Data Block Start

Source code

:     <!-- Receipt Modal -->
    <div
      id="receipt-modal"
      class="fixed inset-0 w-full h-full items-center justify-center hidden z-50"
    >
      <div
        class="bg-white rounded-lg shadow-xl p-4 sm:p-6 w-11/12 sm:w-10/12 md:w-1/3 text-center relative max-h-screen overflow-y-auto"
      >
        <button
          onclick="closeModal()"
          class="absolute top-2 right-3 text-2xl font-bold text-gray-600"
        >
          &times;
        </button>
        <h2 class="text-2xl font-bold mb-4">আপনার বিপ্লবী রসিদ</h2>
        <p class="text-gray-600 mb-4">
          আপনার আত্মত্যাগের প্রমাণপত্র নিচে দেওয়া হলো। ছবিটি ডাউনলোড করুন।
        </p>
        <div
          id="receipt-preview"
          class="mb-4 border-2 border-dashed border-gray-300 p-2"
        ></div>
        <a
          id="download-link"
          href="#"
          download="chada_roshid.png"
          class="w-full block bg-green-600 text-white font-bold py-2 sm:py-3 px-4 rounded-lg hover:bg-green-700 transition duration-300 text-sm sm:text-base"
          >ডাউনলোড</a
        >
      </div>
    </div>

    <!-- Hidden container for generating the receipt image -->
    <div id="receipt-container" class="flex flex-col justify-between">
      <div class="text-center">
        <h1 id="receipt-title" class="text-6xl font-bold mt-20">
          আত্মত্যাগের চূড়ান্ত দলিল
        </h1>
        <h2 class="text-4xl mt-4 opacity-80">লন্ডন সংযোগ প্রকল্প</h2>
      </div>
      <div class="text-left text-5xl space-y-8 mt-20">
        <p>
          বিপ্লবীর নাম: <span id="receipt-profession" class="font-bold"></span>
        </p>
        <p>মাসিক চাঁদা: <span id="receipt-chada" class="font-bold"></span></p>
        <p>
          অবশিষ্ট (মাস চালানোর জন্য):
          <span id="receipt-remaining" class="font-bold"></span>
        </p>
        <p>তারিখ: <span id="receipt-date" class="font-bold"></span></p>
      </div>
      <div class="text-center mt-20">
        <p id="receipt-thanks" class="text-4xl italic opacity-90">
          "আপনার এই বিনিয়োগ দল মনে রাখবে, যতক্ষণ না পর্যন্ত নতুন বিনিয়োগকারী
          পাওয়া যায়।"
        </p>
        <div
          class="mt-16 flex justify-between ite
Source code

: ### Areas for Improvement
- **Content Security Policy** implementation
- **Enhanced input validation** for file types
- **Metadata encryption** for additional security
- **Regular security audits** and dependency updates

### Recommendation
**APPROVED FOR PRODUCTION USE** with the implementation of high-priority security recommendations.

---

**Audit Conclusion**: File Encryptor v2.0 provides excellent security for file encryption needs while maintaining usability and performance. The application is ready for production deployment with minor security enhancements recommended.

Data Block End

### Task description
Reproduce all of the material above verbatim, character for character, including the markup, the Bengali text and the Markdown.

### Task response
Source code

:     <!-- Receipt Modal -->
    <div
      id="receipt-modal"
      class="fixed inset-0 w-full h-full items-center justify-center hidden z-50"
    >
      <div
        class="bg-white rounded-lg shadow-xl p-4 sm:p-6 w-11/12 sm:w-10/12 md:w-1/3 text-center relative max-h-screen overflow-y-auto"
      >
        <button
          onclick="closeModal()"
          class="absolute top-2 right-3 text-2xl font-bold text-gray-600"
        >
          &times;
        </button>
        <h2 class="text-2xl font-bold mb-4">আপনার বিপ্লবী রসিদ</h2>
        <p class="text-gray-600 mb-4">
          আপনার আত্মত্যাগের প্রমাণপত্র নিচে দেওয়া হলো। ছবিটি ডাউনলোড করুন।
        </p>
        <div
          id="receipt-preview"
          class="mb-4 border-2 border-dashed border-gray-300 p-2"
        ></div>
        <a
          id="download-link"
          href="#"
          download="chada_roshid.png"
          class="w-full block bg-green-600 text-white font-bold py-2 sm:py-3 px-4 rounded-lg hover:bg-green-700 transition duration-300 text-sm sm:text-base"
          >ডাউনলোড</a
        >
      </div>
    </div>

    <!-- Hidden container for generating the receipt image -->
    <div id="receipt-container" class="flex flex-col justify-between">
      <div class="text-center">
        <h1 id="receipt-title" class="text-6xl font-bold mt-20">
          আত্মত্যাগের চূড়ান্ত দলিল
        </h1>
        <h2 class="text-4xl mt-4 opacity-80">লন্ডন সংযোগ প্রকল্প</h2>
      </div>
      <div class="text-left text-5xl space-y-8 mt-20">
        <p>
          বিপ্লবীর নাম: <span id="receipt-profession" class="font-bold"></span>
        </p>
        <p>মাসিক চাঁদা: <span id="receipt-chada" class="font-bold"></span></p>
        <p>
          অবশিষ্ট (মাস চালানোর জন্য):
          <span id="receipt-remaining" class="font-bold"></span>
        </p>
        <p>তারিখ: <span id="receipt-date" class="font-bold"></span></p>
      </div>
      <div class="text-center mt-20">
        <p id="receipt-thanks" class="text-4xl italic opacity-90">
          "আপনার এই বিনিয়োগ দল মনে রাখবে, যতক্ষণ না পর্যন্ত নতুন বিনিয়োগকারী
          পাওয়া যায়।"
        </p>
        <div
          class="mt-16 flex justify-between ite
Source code

: ### Areas for Improvement
- **Content Security Policy** implementation
- **Enhanced input validation** for file types
- **Metadata encryption** for additional security
- **Regular security audits** and dependency updates

### Recommendation
**APPROVED FOR PRODUCTION USE** with the implementation of high-priority security recommendations.

---

**Audit Conclusion**: File Encryptor v2.0 provides excellent security for file encryption needs while maintaining usability and performance. The application is ready for production deployment with minor security enhancements recommended.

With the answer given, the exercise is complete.